The Fire Sermon also posses an abundance of musical aspects such as aesthetic descriptions which add noise to the poem and creates realism like “… the wind crosses the brown land…” and “A rat crept through the vegetation dragging its slimy belly on the bank”, as in this instance the rat is used to represent the decay and death throughout “The Waste Land”. Eliot also creates music by using euphonic words to imitate the sounds of various things such as “Twit twit twit Jug jug jug jug jug jug…” which the reader can assume is Eliot’s onomatopoeically describing the sounds of birdsong. This section of the poem is written as a sorrowful lament as the speaker “wept” beside the riverbank, setting the tone as a musical requiem. Eliot uses creates melodious rhythm with the lines “Sweet Thames, run softly till I end my song, Sweet Thames run softly, for I speak not loud or long.” This like adds rhyme to the poem while also conveying a clear message that the speaker is in pain and needs to weep about his grief, relating to the theme of sorrow in this poem. Eliot’s use of grammar and structure also impact on the melodious rhythm.

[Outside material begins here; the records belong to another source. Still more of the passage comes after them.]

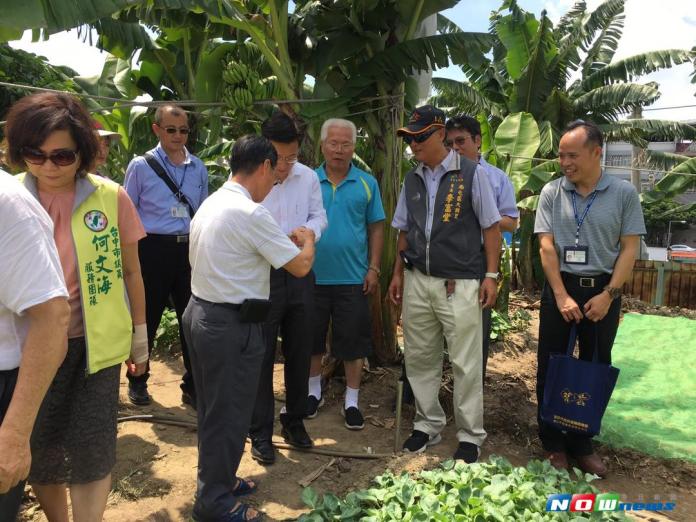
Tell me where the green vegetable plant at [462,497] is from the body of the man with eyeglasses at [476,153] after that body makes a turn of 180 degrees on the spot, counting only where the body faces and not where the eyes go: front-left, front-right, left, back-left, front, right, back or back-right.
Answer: back-right

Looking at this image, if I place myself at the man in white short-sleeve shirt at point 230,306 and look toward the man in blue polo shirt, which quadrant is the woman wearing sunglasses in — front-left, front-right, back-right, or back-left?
back-left

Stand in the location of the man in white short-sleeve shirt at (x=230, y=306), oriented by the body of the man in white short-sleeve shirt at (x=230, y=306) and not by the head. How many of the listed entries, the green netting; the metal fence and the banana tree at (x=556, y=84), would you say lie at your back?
0

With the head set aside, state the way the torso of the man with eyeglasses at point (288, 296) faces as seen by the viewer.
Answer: toward the camera

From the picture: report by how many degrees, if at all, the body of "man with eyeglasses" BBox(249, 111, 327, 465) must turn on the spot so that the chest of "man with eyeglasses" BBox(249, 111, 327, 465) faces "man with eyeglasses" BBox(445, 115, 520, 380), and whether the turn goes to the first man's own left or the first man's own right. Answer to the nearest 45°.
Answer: approximately 135° to the first man's own left

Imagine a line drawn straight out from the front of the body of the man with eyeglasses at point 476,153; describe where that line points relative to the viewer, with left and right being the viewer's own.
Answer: facing the viewer and to the left of the viewer

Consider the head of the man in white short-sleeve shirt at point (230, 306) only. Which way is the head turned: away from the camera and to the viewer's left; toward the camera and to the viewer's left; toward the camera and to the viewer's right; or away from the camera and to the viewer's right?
away from the camera and to the viewer's right

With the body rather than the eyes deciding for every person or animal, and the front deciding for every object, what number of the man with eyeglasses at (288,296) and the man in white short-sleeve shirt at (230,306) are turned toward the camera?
1

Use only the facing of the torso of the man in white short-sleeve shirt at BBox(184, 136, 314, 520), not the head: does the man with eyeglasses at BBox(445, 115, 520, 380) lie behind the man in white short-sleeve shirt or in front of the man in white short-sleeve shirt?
in front

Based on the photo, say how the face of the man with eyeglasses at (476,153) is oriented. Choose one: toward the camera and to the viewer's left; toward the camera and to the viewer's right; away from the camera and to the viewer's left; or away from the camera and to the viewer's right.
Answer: toward the camera and to the viewer's left

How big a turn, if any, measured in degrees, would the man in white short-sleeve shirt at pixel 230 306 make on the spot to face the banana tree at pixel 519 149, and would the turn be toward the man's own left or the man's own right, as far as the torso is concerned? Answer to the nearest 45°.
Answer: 0° — they already face it

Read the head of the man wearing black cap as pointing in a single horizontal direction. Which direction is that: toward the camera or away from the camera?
toward the camera

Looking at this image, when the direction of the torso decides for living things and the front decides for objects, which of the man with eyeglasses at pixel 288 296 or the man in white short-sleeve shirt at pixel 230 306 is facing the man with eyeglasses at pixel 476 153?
the man in white short-sleeve shirt

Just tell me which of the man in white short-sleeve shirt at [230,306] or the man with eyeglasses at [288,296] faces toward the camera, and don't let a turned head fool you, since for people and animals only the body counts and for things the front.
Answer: the man with eyeglasses

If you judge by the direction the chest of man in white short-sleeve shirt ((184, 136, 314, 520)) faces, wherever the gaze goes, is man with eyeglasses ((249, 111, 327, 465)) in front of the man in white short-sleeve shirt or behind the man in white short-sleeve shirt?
in front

In summation, T.S Eliot uses a plethora of poetic techniques such as aesthetic descriptions, onomatopoeia and rhythm through repetition and structure to create euphonious and harmonious melodies. The modernist poet treats his poems as an orchestra, with many voices and speakers contributing to the symphony of sound. This is why I believe T.S Eliot to be poet who creates musical sounding poetry.